::: Testo di lettura :::

Chiusa l'introduzione del Presidente del Consiglio, è il ministro Fornero a prendere la parola, per illustrare quella che è la proposta del governo. La premessa è che «il dialogo non finisce oggi ma continua per la scrittura delle norme». Un lavoro che impegnerà per i prossimi tre giorni, perché «entro venerdì si chiuderanno i testi». Il passaggio chiave nell'esposizione del ministro è quello che riguarda la revisione dell'articolo 18.
Il reintegro resta obbligatorio nel caso di licenziamento discriminatorio e, anzi, la norma viene estesa anche alle pmi, alle imprese con meno di 15 dipendenti che oggi non rientrano nell'articolo 18. Il reintegro sarà accompagnato anche dal pagamento dei contributi non versati durante il periodo di sospensione dal lavoro.
Per i licenziamenti disciplinari sarà invece previsto il rinvio al giudice che deciderà il reintegro nei casi gravi o l'indennità con un massimo di 27 mensilità.
Per i licenziamenti economici, spiega Fornero, sarà previsto solo il pagamento del risarcimento, che va da un minimo di 15 mensilità a un massimo di 27, facendo riferimento all'ultima retribuzione.
A fronte di questa impostazione che aumenta la flessibilità in uscita, l'impianto del governo prevede che il contratto a tempo indeterminato diventi «quello che domina sugli altri per ragioni di produttività e di legame tra lavoro e imprese». Al contrario, è previsto il fermo contrasto alla reiterazione di tutti i contratti a tempo determinato per più di 36 mesi. L'obiettivo del governo è quello di colpire quella cattiva flessibilità che genera precarietà e che spesso sconfina nello sfruttamento del lavoratore. Per questo, nel suo intervento, il ministro Fornero elenca tutti i punti, più o meno controversi, riguardanti i contratti a tempo determinato, di inserimento, apprendistato, a tempo parziale, a progetto, intermittenti, partite iva, associazione in partecipazioni, accessori e tirocini. Da una parte, accogliendo in particolare una richiesta di Rete imprese Italia, assicura che i contratti stagionali e sostitutivi verranno esclusi dall'aliquota addizionale dell'1,4% prevista invece per i contratti a tempo determinato per finanziare l'Aspi. Dall'altra, annuncia che vincoli «stringenti ed efficaci» saranno posti sui contratti intermittenti e su quelli a progetto. Il percorso lavorativo, invece, «inizia con un apprendistato vero», che diventa un investimento per la formazione e non strumento di flessibilità. La proposta del governo sulle partite Iva prevede invece l'introduzione del lavoro subordinato dopo 6 mesi, se la prestazione di lavoro è presso un committente. In questa ottica, i contratti di compartecipazione possono riguardare solo i familiari di primo grado. Confermati, poi, i tempi di attuazione della riforma degli ammortizzatori. Il nuovo sistema, l'Aspi, entrerà a regime nel 2017. (Adnkronos)

::: Dati forniti :::

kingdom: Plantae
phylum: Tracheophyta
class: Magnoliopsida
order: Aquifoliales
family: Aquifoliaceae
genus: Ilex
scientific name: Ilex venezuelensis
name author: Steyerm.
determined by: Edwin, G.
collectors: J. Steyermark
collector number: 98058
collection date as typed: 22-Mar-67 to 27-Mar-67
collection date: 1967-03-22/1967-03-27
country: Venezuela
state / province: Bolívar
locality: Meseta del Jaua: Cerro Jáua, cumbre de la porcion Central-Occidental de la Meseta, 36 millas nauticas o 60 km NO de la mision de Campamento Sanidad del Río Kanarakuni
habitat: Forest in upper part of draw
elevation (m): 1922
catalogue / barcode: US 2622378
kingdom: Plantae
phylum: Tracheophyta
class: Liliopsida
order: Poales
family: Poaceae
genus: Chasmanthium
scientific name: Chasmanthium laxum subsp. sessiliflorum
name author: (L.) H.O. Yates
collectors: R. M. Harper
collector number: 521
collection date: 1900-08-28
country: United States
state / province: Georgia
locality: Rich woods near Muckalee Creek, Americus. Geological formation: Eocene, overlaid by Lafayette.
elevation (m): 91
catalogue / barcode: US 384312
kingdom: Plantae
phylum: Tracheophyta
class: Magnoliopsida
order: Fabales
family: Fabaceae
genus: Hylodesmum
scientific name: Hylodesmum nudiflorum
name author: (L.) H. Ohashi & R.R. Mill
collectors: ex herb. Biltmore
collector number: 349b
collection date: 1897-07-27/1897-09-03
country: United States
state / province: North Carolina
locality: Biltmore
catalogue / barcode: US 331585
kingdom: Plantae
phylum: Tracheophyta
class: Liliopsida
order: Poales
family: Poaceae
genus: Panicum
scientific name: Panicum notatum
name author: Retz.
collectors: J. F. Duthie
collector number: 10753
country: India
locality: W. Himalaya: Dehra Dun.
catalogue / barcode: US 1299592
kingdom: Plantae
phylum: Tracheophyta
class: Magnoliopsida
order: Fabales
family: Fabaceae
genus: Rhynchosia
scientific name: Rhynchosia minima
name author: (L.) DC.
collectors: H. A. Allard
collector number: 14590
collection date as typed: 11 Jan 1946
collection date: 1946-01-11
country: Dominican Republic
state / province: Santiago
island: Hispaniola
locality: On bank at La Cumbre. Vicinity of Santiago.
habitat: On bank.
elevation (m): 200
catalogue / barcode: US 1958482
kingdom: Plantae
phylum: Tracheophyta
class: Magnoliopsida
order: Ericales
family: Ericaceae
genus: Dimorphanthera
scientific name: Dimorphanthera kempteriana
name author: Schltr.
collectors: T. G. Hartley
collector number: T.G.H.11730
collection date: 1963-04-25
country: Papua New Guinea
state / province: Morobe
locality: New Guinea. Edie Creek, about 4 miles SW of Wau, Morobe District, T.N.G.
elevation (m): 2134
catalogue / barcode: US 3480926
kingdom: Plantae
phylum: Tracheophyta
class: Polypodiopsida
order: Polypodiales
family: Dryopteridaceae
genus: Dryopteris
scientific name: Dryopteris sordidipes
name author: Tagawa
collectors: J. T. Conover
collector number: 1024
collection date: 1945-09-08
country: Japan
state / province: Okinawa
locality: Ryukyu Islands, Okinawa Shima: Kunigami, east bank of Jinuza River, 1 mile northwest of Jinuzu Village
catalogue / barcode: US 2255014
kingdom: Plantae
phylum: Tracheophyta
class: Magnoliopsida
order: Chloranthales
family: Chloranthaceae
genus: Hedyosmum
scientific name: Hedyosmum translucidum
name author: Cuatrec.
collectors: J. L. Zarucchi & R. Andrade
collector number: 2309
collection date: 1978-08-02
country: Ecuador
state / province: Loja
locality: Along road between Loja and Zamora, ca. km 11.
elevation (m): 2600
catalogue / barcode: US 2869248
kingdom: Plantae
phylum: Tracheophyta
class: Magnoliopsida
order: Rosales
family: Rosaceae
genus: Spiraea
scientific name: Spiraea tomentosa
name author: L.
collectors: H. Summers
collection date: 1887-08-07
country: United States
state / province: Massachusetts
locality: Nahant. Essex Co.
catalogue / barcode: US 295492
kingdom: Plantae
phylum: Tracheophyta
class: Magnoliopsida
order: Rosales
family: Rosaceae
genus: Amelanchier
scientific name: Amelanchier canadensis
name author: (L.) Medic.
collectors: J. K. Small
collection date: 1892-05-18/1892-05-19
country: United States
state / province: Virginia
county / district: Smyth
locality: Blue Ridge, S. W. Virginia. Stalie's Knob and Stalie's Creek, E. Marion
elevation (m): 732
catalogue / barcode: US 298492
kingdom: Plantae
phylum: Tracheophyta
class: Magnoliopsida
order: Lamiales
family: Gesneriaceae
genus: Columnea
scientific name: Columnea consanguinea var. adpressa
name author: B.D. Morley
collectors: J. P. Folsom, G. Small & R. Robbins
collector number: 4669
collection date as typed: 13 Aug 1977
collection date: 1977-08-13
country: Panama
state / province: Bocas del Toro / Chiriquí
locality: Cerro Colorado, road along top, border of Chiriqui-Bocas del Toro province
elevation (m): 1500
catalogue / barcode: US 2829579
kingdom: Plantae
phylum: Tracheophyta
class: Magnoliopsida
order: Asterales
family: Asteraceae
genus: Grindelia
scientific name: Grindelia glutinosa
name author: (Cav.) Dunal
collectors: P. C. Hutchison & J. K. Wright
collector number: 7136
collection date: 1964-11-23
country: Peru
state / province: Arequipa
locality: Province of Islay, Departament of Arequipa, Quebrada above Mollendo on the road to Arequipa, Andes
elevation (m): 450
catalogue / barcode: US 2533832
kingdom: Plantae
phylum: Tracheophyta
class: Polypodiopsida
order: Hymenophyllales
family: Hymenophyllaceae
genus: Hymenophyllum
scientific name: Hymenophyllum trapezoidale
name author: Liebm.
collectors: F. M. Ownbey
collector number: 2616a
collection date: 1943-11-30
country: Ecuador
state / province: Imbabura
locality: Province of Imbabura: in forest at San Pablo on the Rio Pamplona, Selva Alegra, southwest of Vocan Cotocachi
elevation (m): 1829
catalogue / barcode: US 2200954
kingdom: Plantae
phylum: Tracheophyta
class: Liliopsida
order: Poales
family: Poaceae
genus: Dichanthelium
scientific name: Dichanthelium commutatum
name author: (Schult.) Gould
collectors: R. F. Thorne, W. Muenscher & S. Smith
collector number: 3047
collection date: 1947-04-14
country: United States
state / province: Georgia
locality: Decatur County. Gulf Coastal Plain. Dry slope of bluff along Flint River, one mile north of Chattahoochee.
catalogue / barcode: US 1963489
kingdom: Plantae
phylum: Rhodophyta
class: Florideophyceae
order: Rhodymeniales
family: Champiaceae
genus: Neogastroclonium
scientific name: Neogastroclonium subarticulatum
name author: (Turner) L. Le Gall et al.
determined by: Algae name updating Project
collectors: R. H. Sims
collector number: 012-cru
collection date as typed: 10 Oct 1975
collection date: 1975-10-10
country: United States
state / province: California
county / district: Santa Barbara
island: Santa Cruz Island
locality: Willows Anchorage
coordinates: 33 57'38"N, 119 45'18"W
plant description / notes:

:::

Obiettivi:
1) Riscrivi sotto forma di elenco il paragrafo del testo di lettura che inizia con «Il reintegro resta obbligatorio», conservandone i fatti principali.
2) Per favore, riporta parola per parola tutto il passo del testo di lettura che va da "Chiusa l'introduzione del" giù fino a "revisione dell'articolo 18.".

Soluzioni:
1)
- Il reintegro resta obbligatorio in caso di licenziamento discriminatorio.
- La norma si estende anche alle pmi con meno di 15 dipendenti, che oggi non rientrano nell'articolo 18.
- Il reintegro sarà accompagnato dal pagamento dei contributi non versati durante il periodo di sospensione dal lavoro.

2)
Chiusa l'introduzione del Presidente del Consiglio, è il ministro Fornero a prendere la parola, per illustrare quella che è la proposta del governo. La premessa è che «il dialogo non finisce oggi ma continua per la scrittura delle norme». Un lavoro che impegnerà per i prossimi tre giorni, perché «entro venerdì si chiuderanno i testi». Il passaggio chiave nell'esposizione del ministro è quello che riguarda la revisione dell'articolo 18.